Two years ago people were paying 10 % plus.Many people have refinanced their car loans in a similar fashion.They are in fact, paying less to be driving a newer car.

Seldom mentioned in all this is the somewhat stealth "plus" that, as these low interest payments are being maintained, the principle that is outstanding is being reduced in an extremely fast rate.

People who financed new vehicles before (36 months) 9/11 have paid off 1/3 of their vehicle - they can trade any time they desire.After 9/11 - 0.0 % was available for up to 60 mnoths.In those post 9/11 months our finance rate penetration was literally 100 % vs normally 70%.

Without going into a lot of numbers, the magic of these low rates is that it pays off a lot of debt quickly.In the time period you reference for a recovery, there will be a lot of people who have eliminated much debt or in the case of vehicles will have built equity.

The longer this economy stays sluggish the better(rates will stay low) and stronger the outlying recovery will be(increased equity and/or faster reducing debt).The patient is being administered more medicine for a fuller and more robust recovery.

These are excellent times to be accumulating additional stock at great values.The good times are out there - the longer it takes to get there the better it will be.

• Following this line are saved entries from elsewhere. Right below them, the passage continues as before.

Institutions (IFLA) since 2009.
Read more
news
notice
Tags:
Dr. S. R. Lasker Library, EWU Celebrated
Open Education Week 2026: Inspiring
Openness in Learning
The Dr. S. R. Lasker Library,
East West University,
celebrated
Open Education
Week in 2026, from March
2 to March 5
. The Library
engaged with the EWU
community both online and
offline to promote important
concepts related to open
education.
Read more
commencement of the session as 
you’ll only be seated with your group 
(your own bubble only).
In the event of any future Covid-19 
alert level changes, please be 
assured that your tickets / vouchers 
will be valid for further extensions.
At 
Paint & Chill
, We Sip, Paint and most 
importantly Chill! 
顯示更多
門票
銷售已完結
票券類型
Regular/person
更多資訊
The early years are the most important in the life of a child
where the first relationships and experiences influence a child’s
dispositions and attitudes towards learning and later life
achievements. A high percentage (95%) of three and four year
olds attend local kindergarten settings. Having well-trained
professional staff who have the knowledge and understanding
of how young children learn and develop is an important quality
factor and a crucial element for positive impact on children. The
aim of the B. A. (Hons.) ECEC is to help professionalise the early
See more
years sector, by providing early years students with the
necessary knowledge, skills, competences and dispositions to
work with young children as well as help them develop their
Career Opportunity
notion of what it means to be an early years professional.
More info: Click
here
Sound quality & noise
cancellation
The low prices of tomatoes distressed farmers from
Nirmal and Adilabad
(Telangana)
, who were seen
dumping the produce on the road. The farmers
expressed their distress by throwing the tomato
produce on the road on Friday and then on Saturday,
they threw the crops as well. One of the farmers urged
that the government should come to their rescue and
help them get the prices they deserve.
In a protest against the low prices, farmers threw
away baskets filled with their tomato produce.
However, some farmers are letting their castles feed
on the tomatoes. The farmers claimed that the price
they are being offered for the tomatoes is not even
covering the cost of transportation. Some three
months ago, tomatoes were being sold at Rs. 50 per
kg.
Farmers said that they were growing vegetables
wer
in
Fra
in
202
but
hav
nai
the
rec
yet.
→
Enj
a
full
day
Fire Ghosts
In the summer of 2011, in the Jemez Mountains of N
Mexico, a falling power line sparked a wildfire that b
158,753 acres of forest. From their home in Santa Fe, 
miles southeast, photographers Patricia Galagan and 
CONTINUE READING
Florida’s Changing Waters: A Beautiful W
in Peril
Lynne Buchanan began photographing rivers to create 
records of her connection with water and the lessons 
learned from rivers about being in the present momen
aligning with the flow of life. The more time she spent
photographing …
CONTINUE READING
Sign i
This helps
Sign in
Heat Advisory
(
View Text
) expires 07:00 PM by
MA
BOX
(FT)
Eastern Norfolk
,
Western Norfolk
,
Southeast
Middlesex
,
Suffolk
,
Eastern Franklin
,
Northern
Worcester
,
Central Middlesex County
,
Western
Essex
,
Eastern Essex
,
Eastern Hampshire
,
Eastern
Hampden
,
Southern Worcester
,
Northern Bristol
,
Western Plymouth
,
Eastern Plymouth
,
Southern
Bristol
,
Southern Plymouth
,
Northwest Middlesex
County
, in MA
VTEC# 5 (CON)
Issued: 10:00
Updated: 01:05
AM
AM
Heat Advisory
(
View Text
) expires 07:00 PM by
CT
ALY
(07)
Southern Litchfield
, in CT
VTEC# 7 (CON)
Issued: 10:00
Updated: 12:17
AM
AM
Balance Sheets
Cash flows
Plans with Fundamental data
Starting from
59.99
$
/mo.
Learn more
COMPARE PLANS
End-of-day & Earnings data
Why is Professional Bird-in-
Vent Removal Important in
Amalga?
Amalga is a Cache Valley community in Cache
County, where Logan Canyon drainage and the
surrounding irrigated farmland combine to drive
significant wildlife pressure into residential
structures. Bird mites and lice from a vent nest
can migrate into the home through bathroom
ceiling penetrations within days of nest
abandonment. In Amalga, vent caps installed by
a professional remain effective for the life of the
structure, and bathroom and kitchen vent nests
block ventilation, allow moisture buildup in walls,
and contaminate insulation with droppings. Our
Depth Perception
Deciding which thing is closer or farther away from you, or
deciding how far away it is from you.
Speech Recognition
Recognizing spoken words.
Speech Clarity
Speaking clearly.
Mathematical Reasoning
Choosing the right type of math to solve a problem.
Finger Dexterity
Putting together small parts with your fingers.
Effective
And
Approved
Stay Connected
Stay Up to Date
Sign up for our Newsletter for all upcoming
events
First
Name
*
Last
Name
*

I think many of the politicians at the helm know and understand this.It sure wouldn't surprise me to see Nov of 2004 miraculously be a very robust time.

Those who have refinanced during this interest rate decline would have no debt on their vehicles and a good chunk of a 15 year mortgage behind them.

Couple that with a boost in confidence and corporate earnings on the uptick and we've got a very nice bull.